REQUIRED TASK
Rewrite these lines with every "Q0" replaced by "query" and nothing else changed.

GIVEN DATA
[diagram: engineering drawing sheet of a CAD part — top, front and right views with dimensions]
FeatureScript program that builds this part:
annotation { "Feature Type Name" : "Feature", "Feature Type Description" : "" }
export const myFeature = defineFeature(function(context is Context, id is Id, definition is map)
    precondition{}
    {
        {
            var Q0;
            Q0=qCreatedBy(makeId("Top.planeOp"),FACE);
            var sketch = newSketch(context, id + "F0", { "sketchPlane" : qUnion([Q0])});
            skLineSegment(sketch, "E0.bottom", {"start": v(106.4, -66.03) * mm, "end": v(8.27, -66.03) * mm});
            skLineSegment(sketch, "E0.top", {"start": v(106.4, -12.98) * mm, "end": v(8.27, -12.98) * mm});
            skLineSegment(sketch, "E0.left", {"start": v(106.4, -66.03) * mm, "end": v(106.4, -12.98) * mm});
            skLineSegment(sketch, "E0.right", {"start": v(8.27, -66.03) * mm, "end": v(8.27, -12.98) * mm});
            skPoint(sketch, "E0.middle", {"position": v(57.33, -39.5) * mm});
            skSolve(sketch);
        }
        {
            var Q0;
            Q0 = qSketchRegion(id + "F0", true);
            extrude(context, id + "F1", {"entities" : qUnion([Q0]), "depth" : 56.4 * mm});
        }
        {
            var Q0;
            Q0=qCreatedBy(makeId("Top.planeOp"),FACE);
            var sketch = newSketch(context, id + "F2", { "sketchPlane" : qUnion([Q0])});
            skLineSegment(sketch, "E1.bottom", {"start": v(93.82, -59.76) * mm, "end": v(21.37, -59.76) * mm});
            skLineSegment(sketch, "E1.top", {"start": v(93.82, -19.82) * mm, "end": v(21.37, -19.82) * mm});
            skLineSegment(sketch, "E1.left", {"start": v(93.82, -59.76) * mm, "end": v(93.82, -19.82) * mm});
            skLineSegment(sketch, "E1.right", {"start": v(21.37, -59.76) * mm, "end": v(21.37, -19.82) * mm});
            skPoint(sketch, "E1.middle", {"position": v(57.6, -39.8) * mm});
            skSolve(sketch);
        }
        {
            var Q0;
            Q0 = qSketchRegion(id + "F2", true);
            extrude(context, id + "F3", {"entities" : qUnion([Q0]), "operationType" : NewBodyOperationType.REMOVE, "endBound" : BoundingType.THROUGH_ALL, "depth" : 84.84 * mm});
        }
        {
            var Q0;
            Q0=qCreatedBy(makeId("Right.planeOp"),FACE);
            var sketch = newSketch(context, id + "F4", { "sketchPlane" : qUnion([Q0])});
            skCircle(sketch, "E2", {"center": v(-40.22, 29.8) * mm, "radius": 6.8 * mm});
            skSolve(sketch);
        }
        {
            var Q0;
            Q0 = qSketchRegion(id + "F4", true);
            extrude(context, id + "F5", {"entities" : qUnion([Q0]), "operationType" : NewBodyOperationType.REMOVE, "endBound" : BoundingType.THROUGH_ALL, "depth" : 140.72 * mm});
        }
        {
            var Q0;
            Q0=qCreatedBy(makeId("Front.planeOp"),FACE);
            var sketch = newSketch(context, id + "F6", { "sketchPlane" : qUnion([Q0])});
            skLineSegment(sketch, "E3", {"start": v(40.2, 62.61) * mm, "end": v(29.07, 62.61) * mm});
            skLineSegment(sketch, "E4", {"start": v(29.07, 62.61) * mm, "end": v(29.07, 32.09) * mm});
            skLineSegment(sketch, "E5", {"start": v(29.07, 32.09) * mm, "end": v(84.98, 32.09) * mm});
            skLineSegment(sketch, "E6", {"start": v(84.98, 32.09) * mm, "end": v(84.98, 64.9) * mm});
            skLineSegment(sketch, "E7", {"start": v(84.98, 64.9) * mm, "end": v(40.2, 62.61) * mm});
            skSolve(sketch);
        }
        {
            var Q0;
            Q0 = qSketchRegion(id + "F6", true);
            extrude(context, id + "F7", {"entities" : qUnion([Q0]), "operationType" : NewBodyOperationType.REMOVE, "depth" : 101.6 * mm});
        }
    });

EXERCISE RESULT
[diagram: engineering drawing sheet of a CAD part — top, front and right views with dimensions]
FeatureScript program that builds this part:
annotation { "Feature Type Name" : "Feature", "Feature Type Description" : "" }
export const myFeature = defineFeature(function(context is Context, id is Id, definition is map)
    precondition{}
    {
        {
            var query;
            query=qCreatedBy(makeId("Top.planeOp"),FACE);
            var sketch = newSketch(context, id + "F0", { "sketchPlane" : qUnion([query])});
            skLineSegment(sketch, "E0.bottom", {"start": v(106.4, -66.03) * mm, "end": v(8.27, -66.03) * mm});
            skLineSegment(sketch, "E0.top", {"start": v(106.4, -12.98) * mm, "end": v(8.27, -12.98) * mm});
            skLineSegment(sketch, "E0.left", {"start": v(106.4, -66.03) * mm, "end": v(106.4, -12.98) * mm});
            skLineSegment(sketch, "E0.right", {"start": v(8.27, -66.03) * mm, "end": v(8.27, -12.98) * mm});
            skPoint(sketch, "E0.middle", {"position": v(57.33, -39.5) * mm});
            skSolve(sketch);
        }
        {
            var query;
            query = qSketchRegion(id + "F0", true);
            extrude(context, id + "F1", {"entities" : qUnion([query]), "depth" : 56.4 * mm});
        }
        {
            var query;
            query=qCreatedBy(makeId("Top.planeOp"),FACE);
            var sketch = newSketch(context, id + "F2", { "sketchPlane" : qUnion([query])});
            skLineSegment(sketch, "E1.bottom", {"start": v(93.82, -59.76) * mm, "end": v(21.37, -59.76) * mm});
            skLineSegment(sketch, "E1.top", {"start": v(93.82, -19.82) * mm, "end": v(21.37, -19.82) * mm});
            skLineSegment(sketch, "E1.left", {"start": v(93.82, -59.76) * mm, "end": v(93.82, -19.82) * mm});
            skLineSegment(sketch, "E1.right", {"start": v(21.37, -59.76) * mm, "end": v(21.37, -19.82) * mm});
            skPoint(sketch, "E1.middle", {"position": v(57.6, -39.8) * mm});
            skSolve(sketch);
        }
        {
            var query;
            query = qSketchRegion(id + "F2", true);
            extrude(context, id + "F3", {"entities" : qUnion([query]), "operationType" : NewBodyOperationType.REMOVE, "endBound" : BoundingType.THROUGH_ALL, "depth" : 84.84 * mm});
        }
        {
            var query;
            query=qCreatedBy(makeId("Right.planeOp"),FACE);
            var sketch = newSketch(context, id + "F4", { "sketchPlane" : qUnion([query])});
            skCircle(sketch, "E2", {"center": v(-40.22, 29.8) * mm, "radius": 6.8 * mm});
            skSolve(sketch);
        }
        {
            var query;
            query = qSketchRegion(id + "F4", true);
            extrude(context, id + "F5", {"entities" : qUnion([query]), "operationType" : NewBodyOperationType.REMOVE, "endBound" : BoundingType.THROUGH_ALL, "depth" : 140.72 * mm});
        }
        {
            var query;
            query=qCreatedBy(makeId("Front.planeOp"),FACE);
            var sketch = newSketch(context, id + "F6", { "sketchPlane" : qUnion([query])});
            skLineSegment(sketch, "E3", {"start": v(40.2, 62.61) * mm, "end": v(29.07, 62.61) * mm});
            skLineSegment(sketch, "E4", {"start": v(29.07, 62.61) * mm, "end": v(29.07, 32.09) * mm});
            skLineSegment(sketch, "E5", {"start": v(29.07, 32.09) * mm, "end": v(84.98, 32.09) * mm});
            skLineSegment(sketch, "E6", {"start": v(84.98, 32.09) * mm, "end": v(84.98, 64.9) * mm});
            skLineSegment(sketch, "E7", {"start": v(84.98, 64.9) * mm, "end": v(40.2, 62.61) * mm});
            skSolve(sketch);
        }
        {
            var query;
            query = qSketchRegion(id + "F6", true);
            extrude(context, id + "F7", {"entities" : qUnion([query]), "operationType" : NewBodyOperationType.REMOVE, "depth" : 101.6 * mm});
        }
    });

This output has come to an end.